There also exist building materials that are themselves made up of various layers of material, some of which constitute a load-bearing core of the wall built up using such materials, while the others provide insulation, however that is suitable for use only in new buildings, and represents a manufacturing cost and an insulation cost that are relatively high.
Such techniques are indeed effective, at least so far as insulation is concerned, but they often need to be used together with other techniques to combat, in particular, damp, which often also reduces the lifetime and the effectiveness of techniques used for insulation purposes, or at least spoils the appearance of the materials used. Thus, no building material or method or technique is suitable for being used on its own directly for various applications such as insulating outside walls, floors, and foundations of outside walls, and more particularly none is suitable in the field of drainage.

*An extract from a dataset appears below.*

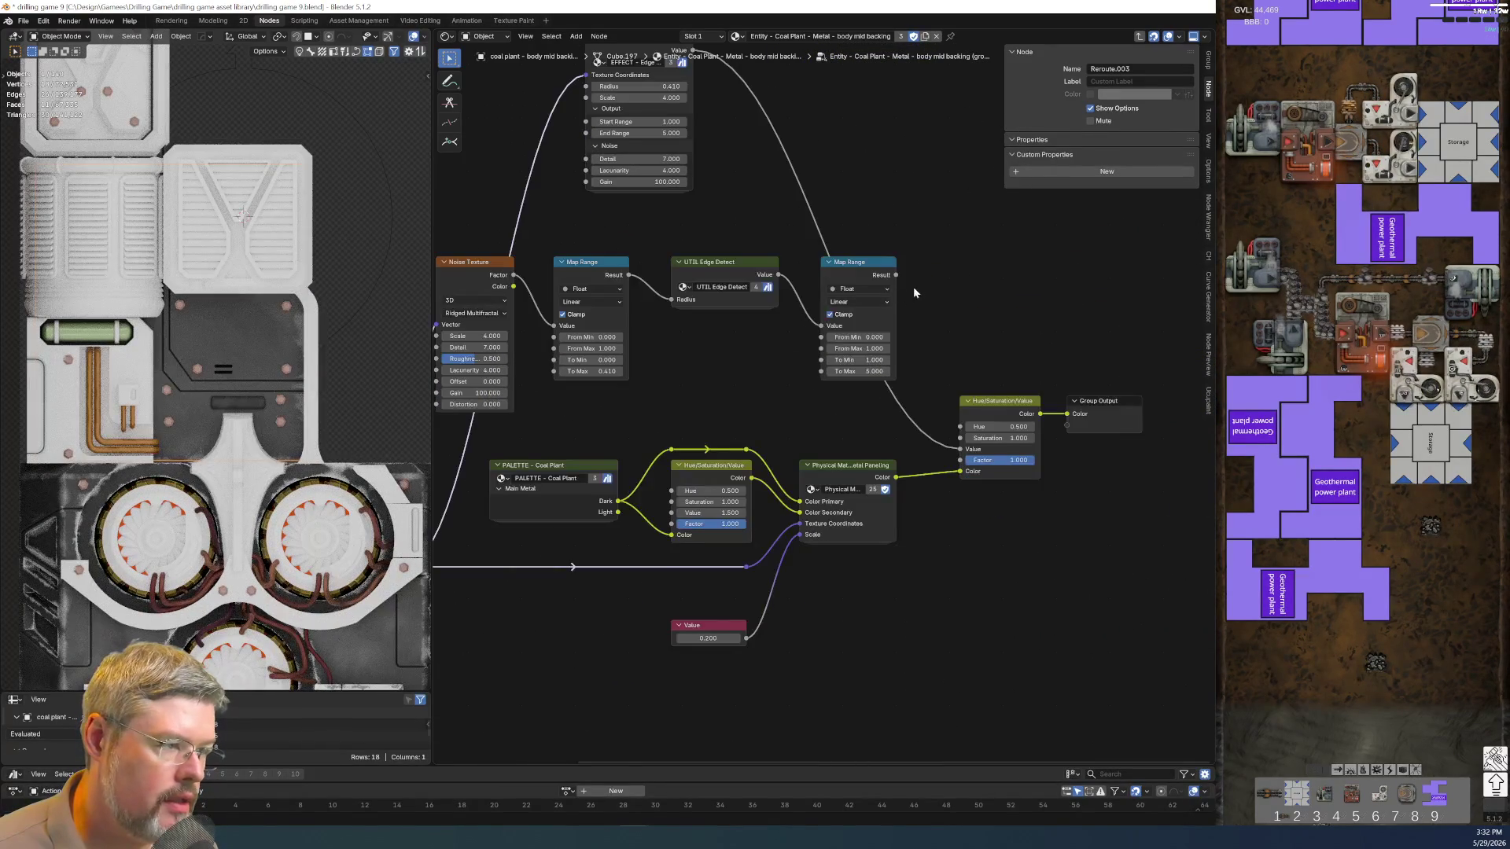
pyautogui.moveTo(896, 275); pyautogui.dragTo(959, 451)
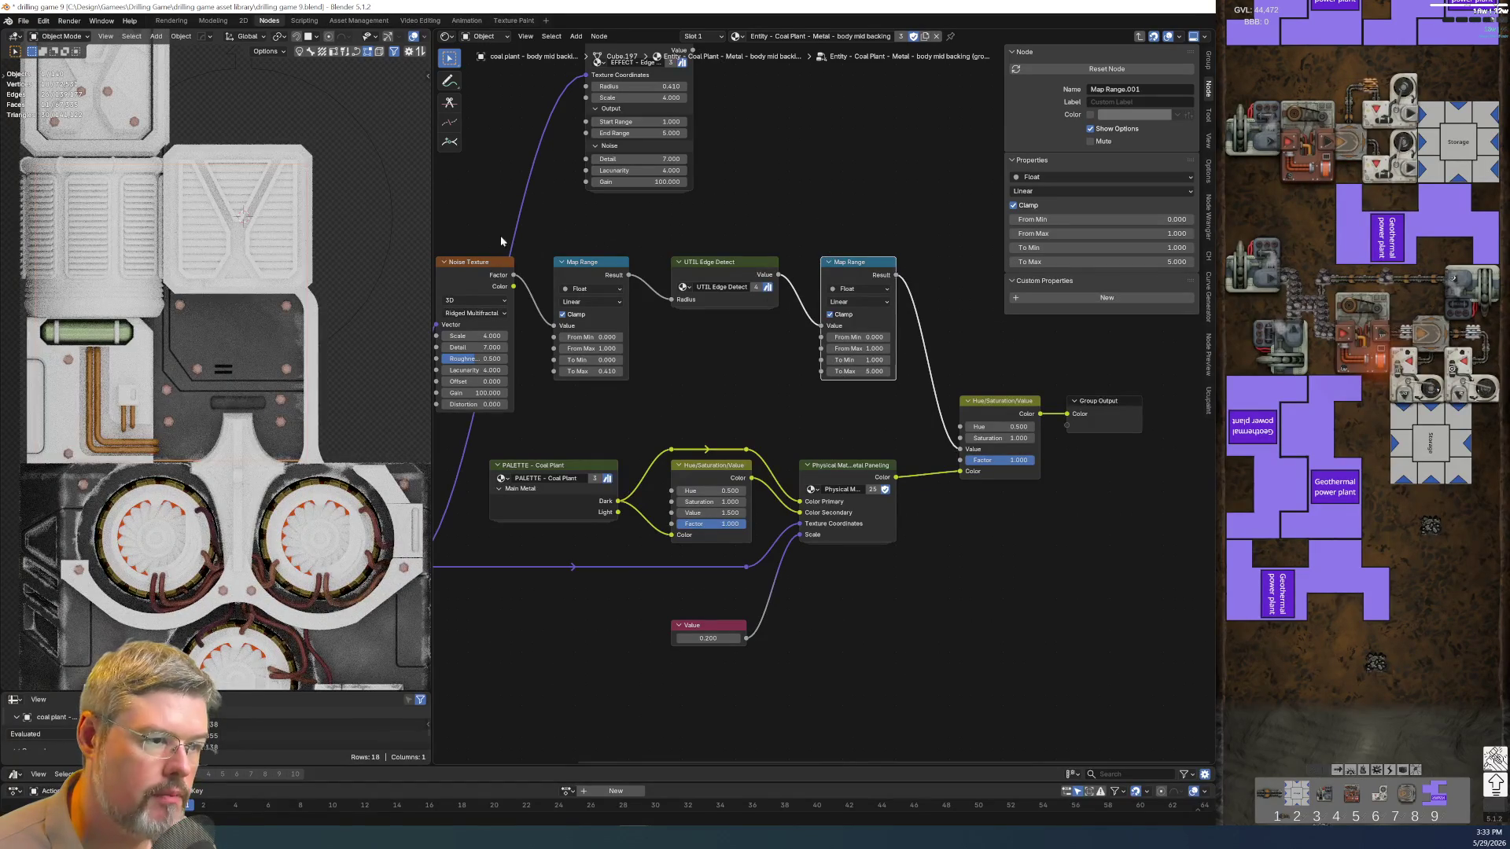
pyautogui.scroll(-1, 756, 172)
pyautogui.moveTo(707, 102); pyautogui.dragTo(954, 471)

When draining ground, in particular either near the foundations of a building, or a plot from which it is desired to recover water, or at least collect it for disposal elsewhere, after the water has infiltrated through the ground, the techniques generally used are of the type whereby trenches are dug around the structure to be protected, for example, and then filled with pebbles or other granular or powder materials which are poured in in bulk. It is thus possible to use a combination of layers of said pebbles or other material, overlying pipes that are pierced with orifices and that are laid at the bottoms of the trenches. In most cases, in order to prevent the drainage pipes and/or the inter-grain gaps in the material with which such a trench is filled from becoming clogged by earth entrained by water running from the surrounding plot which is to be drained or merely dried out in order to protect a building, the trench is lined, or at least that wall of said trench which is adjacent to the plot is lined prior to the pipes and/or the pebbles being put into place, the lining material being sheets of porous flexible material where porosity is ensured either by the material being woven or else by perforations.

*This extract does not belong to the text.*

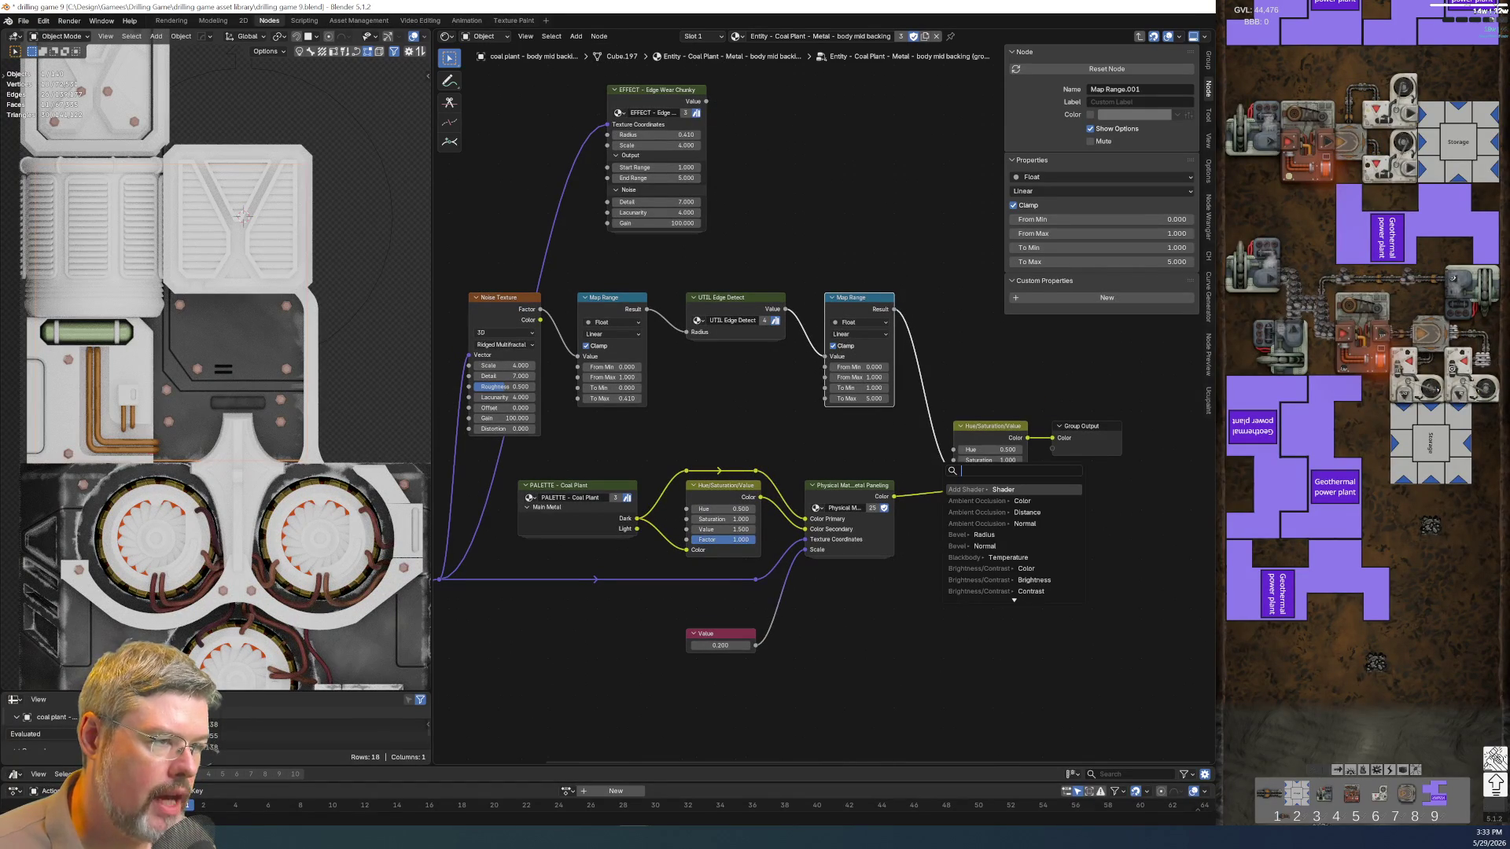
# Let Edge Wear Value drive Hue/Saturation Value, delete the old noise, Map Range and edge-detect nodes, and add reroutes
pyautogui.press('Escape')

Nevertheless, not only is it difficult to hold such sheets of flexible material against the walls of the trench while it is being filled, which in the case of collapse (rather frequent) reduces the effectiveness thereof, but also it is difficult to perform the work, since the use of pebbles or other heavy materials requires handling and transport equipment that is heavy and slow to operate, thereby increasing the cost of the operation. Extracting pebbles from quarries in rivers is an activity that is becoming more and more controlled and restricted.